A week or so ago, I had intended to dedicate a post to each of my classes. The new camera is making that easier. One of today’s classes is Managing Death Investigations. Our instructor Lydia Pozzato is a lot of fun. The class is very power point driven but she speeds through them quickly. If you have had a five day death investigation school, a lot of this is refresher, though in more depth. We have certainly covered things I did not know, especially some of the guest speakers, who have brought some fairly esoteric knowledge to the class. We have not spent much time on the management of death investigations yet, though. Hopefully that will come, as that was my primary interest in the class.
Lydia speaks a number of languages, as she puts it, “just enough to get her killed.” She has a bit of a British accent, a very perky and upbeat personality, which is somewhat incongruous when she is showing slide after slide of death, decapitation, and decomposition. So she randomly inserts slides of puppies and kittens in the presentations. She also brings candy for the class. Now, if I were to say I was bringing candy for a class of about forty people, I would bring in three, maybe four, bags of miniature candy bars. Not Lydia, she brings in twenty-five to thirty bags of candy and she has brought that much candy in for the class three times in the six weeks we have been here. If she has not spent $500 on candy, she has not spent a dollar. Oh, she also did shot-put in high school track, which is also how she distributes the candy.
I tried to be strong but then the Kit Kat bag came past my spot . . . I also tried out the video function on the new camera, which did fairly decently I think:
That is only the last third of the candy Lydia tossed out.

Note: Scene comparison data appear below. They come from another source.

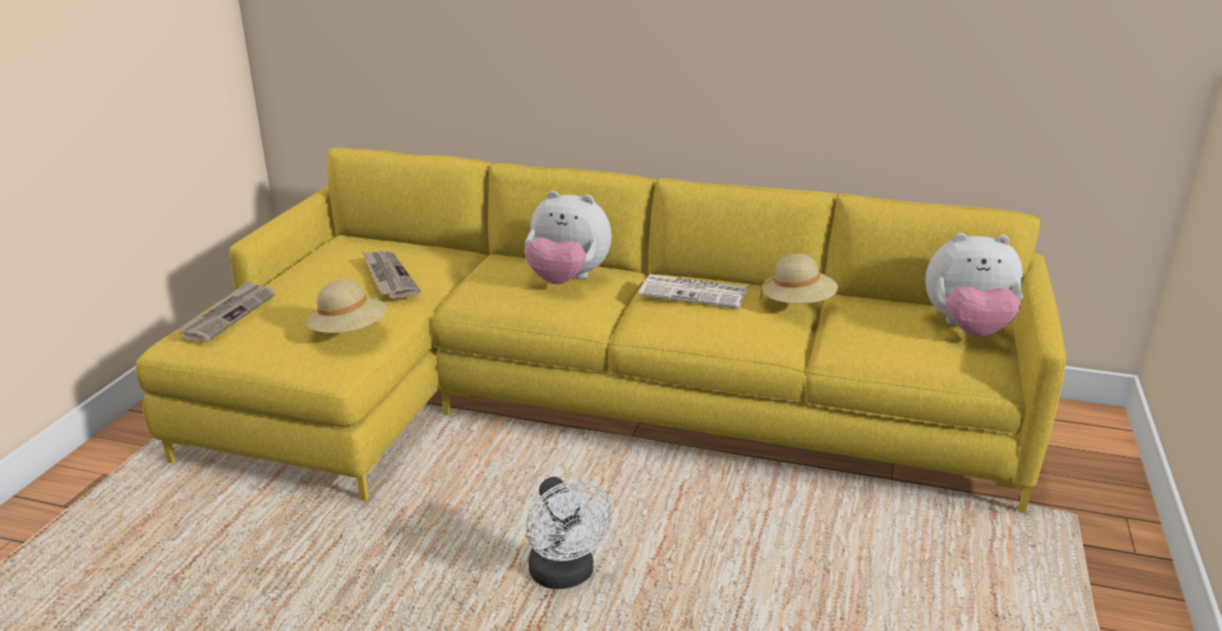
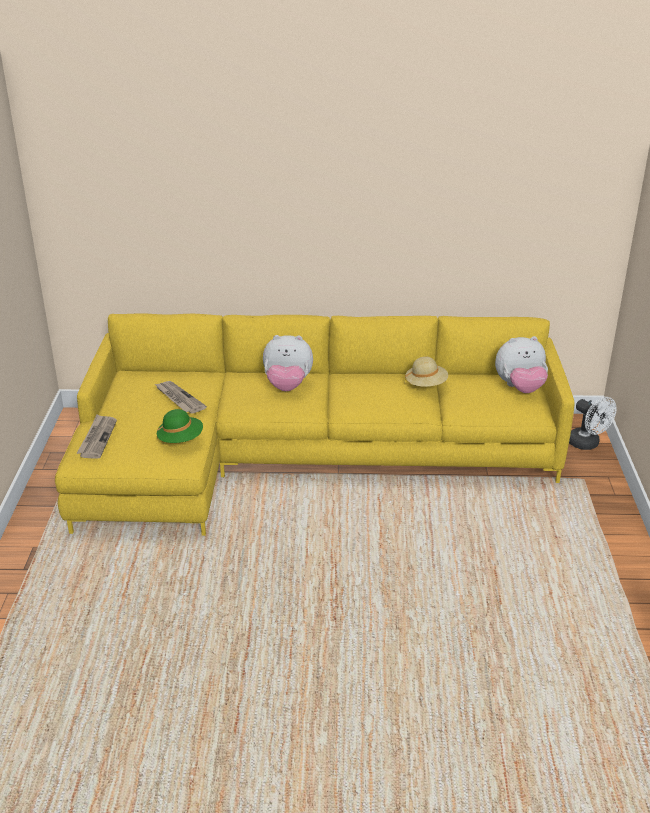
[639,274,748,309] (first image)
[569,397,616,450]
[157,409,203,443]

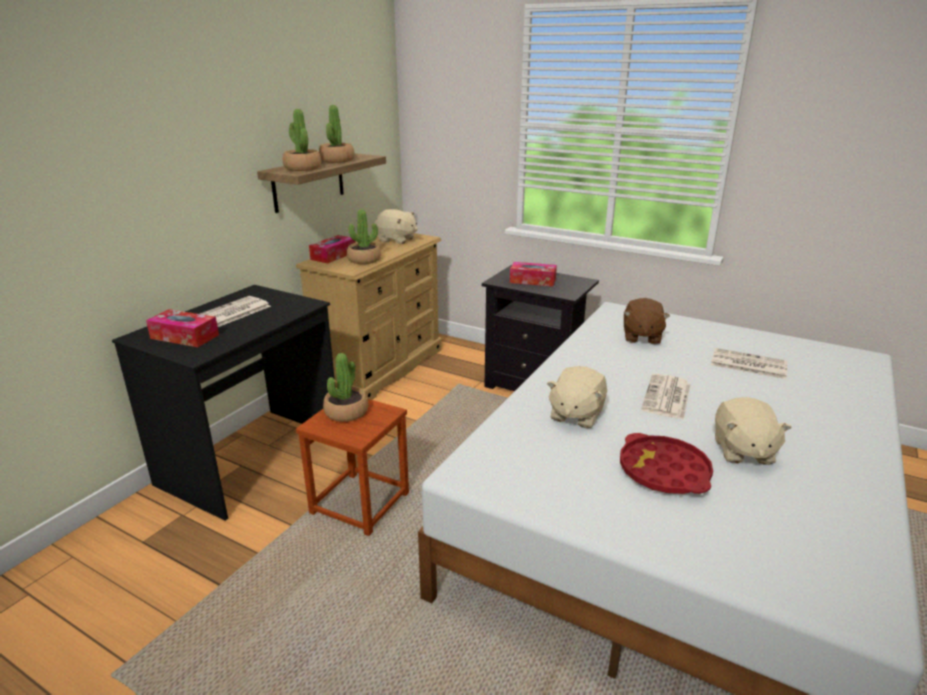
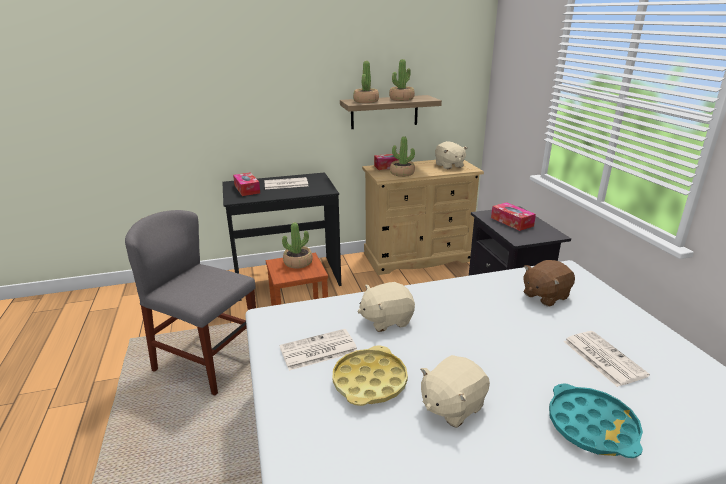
[125,210,256,396]
[549,383,643,458]
[279,329,357,371]
[333,345,408,406]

Tonight we had the National Academy Associates dinner. It was hosted by 5.11, a clothing and equipment manufacturer for military and law enforcement. I like 5.11 clothing, I wore their covert khakis to work for the last several years until I lost weight getting ready to come here. 5.11 had discontinued the line, so I could not get any more, but I have since learned they are restarting production. The dinner was steak, good steak, not cafeteria steak, steak fries, rolls, and apple pie. 5.11 gave away some Light for Life flashlights in a drawing (these flashlights use a supercapacitor instead of a battery, they charge in 90 seconds) and everyone got a small duffle bag with a 5.11 hat, knife, and a pair of socks. It was a darn cool gift bag (I did not win a flashlight).
Now, one of the other classes I had today was PT, and the classroom portion was on nutrition, which we have been on for a couple of weeks now. Talk about mixed messages! Sometimes I think they are conducting psychology experiments: “Let’s put an ice cream machine in the dining room, cakes and cookies in the cafeteria line every day, bags of candy in class, and then tell them how bad it all is for them.”
On that note, I should probably go swim. I can at least account for a few calories in the pool.